Bolsas dos EUA: Mercados fecham em alta com expectativas de relaxamento monetário pelo Fed
As bolsas de valores de Nova York encerraram o pregão de hoje (28) em território positivo, impulsionadas por perspectivas de relaxamento nas políticas monetárias promovidas pelo Federal Reserve (Fed), o banco central dos Estados Unidos. O otimismo foi motivado pelas declarações do diretor, Christopher Walter, que indicou uma possível satisfação com a trajetória da inflação em direção à meta, mantendo a política atual e até mesmo cogitando um corte de juros diante da continuidade desse cenário.
Dow Jones: finalizou o dia em alta de 0,24%, atingindo 35.416,98 pontos;
S&P 500: registrou um acréscimo de 0,10%, alcançando 4.554,89 pontos;
Nasdaq: apresentou um ganho de 0,29%, fechando a 14.281,76 pontos.
Bolsas da Europa: Índices fecham sem direção única em meio a incertezas políticas e expectativas de dados dos EUA
Hoje (28), os mercados acionários europeus encerraram suas operações sem uma direção clara, influenciados por ponderações sobre a política monetária no Reino Unido e na zona do euro.
O índice pan-europeu Stoxx 600 encerrou com uma queda de 0,30%, alcançando 457,04 pontos.
FTSE 100 (Londres): fechou em queda de 0,07%, atingindo 7.455,24 pontos;
DAX (Frankfurt): registrou alta de 0,16%, alcançando 15.992,67 pontos;
CAC 40 (Paris): teve queda de 0,21%, atingindo 7.250,13 pontos;
Ibex 35 (Madri): registrou um avanço de 0,68%, alcançando 10.003,40 pontos;
PSI 20 (Lisboa): obteve alta de 1,13%, atingindo 6.438,31 pontos;
FTSE MIB (Milão): fechou com alta de 0,12%, atingindo 29.376,74 pontos.

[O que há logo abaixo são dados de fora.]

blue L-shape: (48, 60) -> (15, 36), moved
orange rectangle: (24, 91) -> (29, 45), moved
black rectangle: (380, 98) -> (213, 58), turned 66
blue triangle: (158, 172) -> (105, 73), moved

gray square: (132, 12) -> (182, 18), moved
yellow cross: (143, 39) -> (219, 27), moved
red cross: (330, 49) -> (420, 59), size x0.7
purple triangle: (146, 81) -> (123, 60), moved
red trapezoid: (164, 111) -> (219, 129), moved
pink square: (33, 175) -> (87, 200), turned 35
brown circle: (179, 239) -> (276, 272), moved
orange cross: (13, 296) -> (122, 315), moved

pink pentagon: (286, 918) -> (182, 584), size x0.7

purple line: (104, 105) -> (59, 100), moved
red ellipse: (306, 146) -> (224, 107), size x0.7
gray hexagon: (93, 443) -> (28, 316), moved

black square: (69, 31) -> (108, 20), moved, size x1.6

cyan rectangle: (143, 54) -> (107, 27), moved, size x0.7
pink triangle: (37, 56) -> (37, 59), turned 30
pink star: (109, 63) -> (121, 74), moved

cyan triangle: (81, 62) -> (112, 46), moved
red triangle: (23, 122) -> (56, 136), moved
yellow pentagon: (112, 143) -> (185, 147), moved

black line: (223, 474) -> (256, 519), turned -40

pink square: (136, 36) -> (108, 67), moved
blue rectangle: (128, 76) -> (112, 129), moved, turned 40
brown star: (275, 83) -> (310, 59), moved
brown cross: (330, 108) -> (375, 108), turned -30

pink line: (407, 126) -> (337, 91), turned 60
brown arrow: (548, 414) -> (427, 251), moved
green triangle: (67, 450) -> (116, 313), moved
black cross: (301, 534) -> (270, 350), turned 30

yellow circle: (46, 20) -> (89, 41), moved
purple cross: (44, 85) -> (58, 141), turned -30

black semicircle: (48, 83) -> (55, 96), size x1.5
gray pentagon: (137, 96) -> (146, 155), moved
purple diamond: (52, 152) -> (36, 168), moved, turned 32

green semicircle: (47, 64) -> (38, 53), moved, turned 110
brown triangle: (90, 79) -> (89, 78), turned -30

Bolsas da Ásia: fecham sem sinal único
O índice Nikkei fechou em baixa de 0,12%, a 33.408,39 pontos, em quadro de força do iene, que pressiona ações de exportadoras do Japão. Houve ainda relatos sobre ajustes de posições, antes do fim do mês.
Na China, a Bolsa de Xangai registrou alta de 0,23%, a 3.038,55 pontos, e a de Shenzhen, de menor abrangência, subiu 0,60%, a 1.904,81 pontos.
Em Hong Kong, o índice Hang Seng fechou em queda de 0,98%, em 17.354,14 pontos.
Em Taiwan, o índice Taiex avançou 1,19%, a 17.341,25 pontos.
Na Coreia do Sul, o Kospi registrou alta de 1,05% em Seul, a 2.521,76 pontos.
Na Oceania, em Sydney o índice S&P/ASX 200 fechou em alta de 0,39%, em 7.015,20 pontos. Ações de bancos e de empresas ligadas ao ouro avançaram, mas o setor de energia exibiu sinal negativo.
Fontes: Reuters,Dow Jones Newswires.